Humphries Stephen M, Yagihashi Kunihiro, Huckleberry Jason, Rho Byung-Hak, Schroeder Joyce D, Strand Matthew, Schwarz Marvin I, Flaherty Kevin R, Kazerooni Ella A, van Beek Edwin J R, Lynch David A
From the Department of Radiology (S.M.H., D.A.L.) and Division of Biostatistics and Bioinformatics (M.S.), National Jewish Health, 1440 Jackson St, Denver, CO 80206-2761; Department of Radiology, St. Marianna University School of Medicine, Kawasaki, Japan (K.Y.); Department of Radiology, Kaiser Permanente, Denver, Colo (J.H.); Department of Radiology, Keimyung University School of Medicine, Daegu, Republic of Korea (B.H.R.); Department of Radiology and Imaging Sciences, University of Utah, Salt Lake City, Utah (J.D.S.); Division of Pulmonary Sciences & Critical Care Medicine, University of Colorado, Aurora, Colo (M.I.S.); Departments of Pulmonology (K.R.F.) and Radiology (E.A.K.), University of Michigan, Ann Arbor, Mich; and Clinical Research Imaging Centre, University of Edinburgh, Edinburgh, Scotland (E.J.R.v.B.).
Radiology. 2017 Oct;285(1):270-278. doi: 10.1148/radiol.2017161177. Epub 2017 May 10.
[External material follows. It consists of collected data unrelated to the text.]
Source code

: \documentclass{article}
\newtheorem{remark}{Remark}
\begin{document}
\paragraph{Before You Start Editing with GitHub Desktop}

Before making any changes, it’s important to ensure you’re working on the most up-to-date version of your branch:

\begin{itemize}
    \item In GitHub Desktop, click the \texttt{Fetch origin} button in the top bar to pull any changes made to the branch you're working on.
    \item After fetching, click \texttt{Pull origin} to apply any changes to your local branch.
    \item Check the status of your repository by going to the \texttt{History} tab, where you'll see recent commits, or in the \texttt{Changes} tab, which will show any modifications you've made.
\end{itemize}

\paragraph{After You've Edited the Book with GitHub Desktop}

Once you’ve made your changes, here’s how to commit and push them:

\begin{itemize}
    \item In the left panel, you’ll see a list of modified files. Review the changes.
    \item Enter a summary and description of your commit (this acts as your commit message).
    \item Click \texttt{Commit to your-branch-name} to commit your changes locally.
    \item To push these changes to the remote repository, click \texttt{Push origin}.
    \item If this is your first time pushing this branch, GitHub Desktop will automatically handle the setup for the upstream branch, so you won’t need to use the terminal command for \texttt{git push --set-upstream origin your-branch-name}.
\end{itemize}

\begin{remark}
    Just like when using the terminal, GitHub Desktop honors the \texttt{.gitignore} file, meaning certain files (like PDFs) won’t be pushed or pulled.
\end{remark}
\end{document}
Purpose To evaluate associations between pulmonary function and both quantitative analysis and visual assessment of thin-section computed tomography (CT) images at baseline and at 15-month follow-up in subjects with idiopathic pulmonary fibrosis (IPF). Materials and Methods This retrospective analysis of preexisting anonymized data, collected prospectively between 2007 and 2013 in a HIPAA-compliant study, was exempt from additional institutional review board approval. The extent of lung fibrosis at baseline inspiratory chest CT in 280 subjects enrolled in the IPF Network was evaluated. Visual analysis was performed by using a semiquantitative scoring system. Computer-based quantitative analysis included CT histogram-based measurements and a data-driven textural analysis (DTA). Follow-up CT images in 72 of these subjects were also analyzed. Univariate comparisons were performed by using Spearman rank correlation. Multivariate and longitudinal analyses were performed by using a linear mixed model approach, in which models were compared by using asymptotic χ tests. Results At baseline, all CT-derived measures showed moderate significant correlation (P < .001) with pulmonary function. At follow-up CT, changes in DTA scores showed significant correlation with changes in both forced vital capacity percentage predicted (ρ = -0.41, P < .001) and diffusing capacity for carbon monoxide percentage predicted (ρ = -0.40, P < .001). Asymptotic χ tests showed that inclusion of DTA score significantly improved fit of both baseline and longitudinal linear mixed models in the prediction of pulmonary function (P < .001 for both). Conclusion When compared with semiquantitative visual assessment and CT histogram-based measurements, DTA score provides additional information that can be used to predict diminished function. Automatic quantification of lung fibrosis at CT yields an index of severity that correlates with visual assessment and functional change in subjects with IPF. RSNA, 2017.
目的 评估特发性肺纤维化(IPF)患者基线及15个月随访时肺功能与薄层计算机断层扫描(CT)图像定量分析和视觉评估之间的关联。材料与方法 本研究对2007年至2013年间在一项符合《健康保险流通与责任法案》(HIPAA)的前瞻性研究中收集的已有匿名数据进行回顾性分析,无需额外的机构审查委员会批准。对IPF网络登记的280名受试者的基线吸气胸部CT上的肺纤维化程度进行评估。视觉分析采用半定量评分系统。基于计算机的定量分析包括基于CT直方图的测量和数据驱动的纹理分析(DTA)。还对其中72名受试者的随访CT图像进行了分析。采用Spearman等级相关进行单变量比较。采用线性混合模型方法进行多变量和纵向分析,通过渐近χ检验比较模型。结果 在基线时,所有CT衍生指标与肺功能均呈中度显著相关(P < .001)。在随访CT时,DTA评分的变化与预测的用力肺活量百分比(ρ = -0.41,P < .001)和预测的一氧化碳弥散量百分比(ρ = -0.40,P < .001)的变化均呈显著相关。渐近χ检验表明,纳入DTA评分显著改善了基线和纵向线性混合模型在预测肺功能方面的拟合度(两者P均 < .001)。结论 与半定量视觉评估和基于CT直方图的测量相比,DTA评分提供了可用于预测功能减退的额外信息。CT上肺纤维化的自动定量产生了一个严重程度指数,该指数与IPF患者的视觉评估和功能变化相关。RSNA,2017年。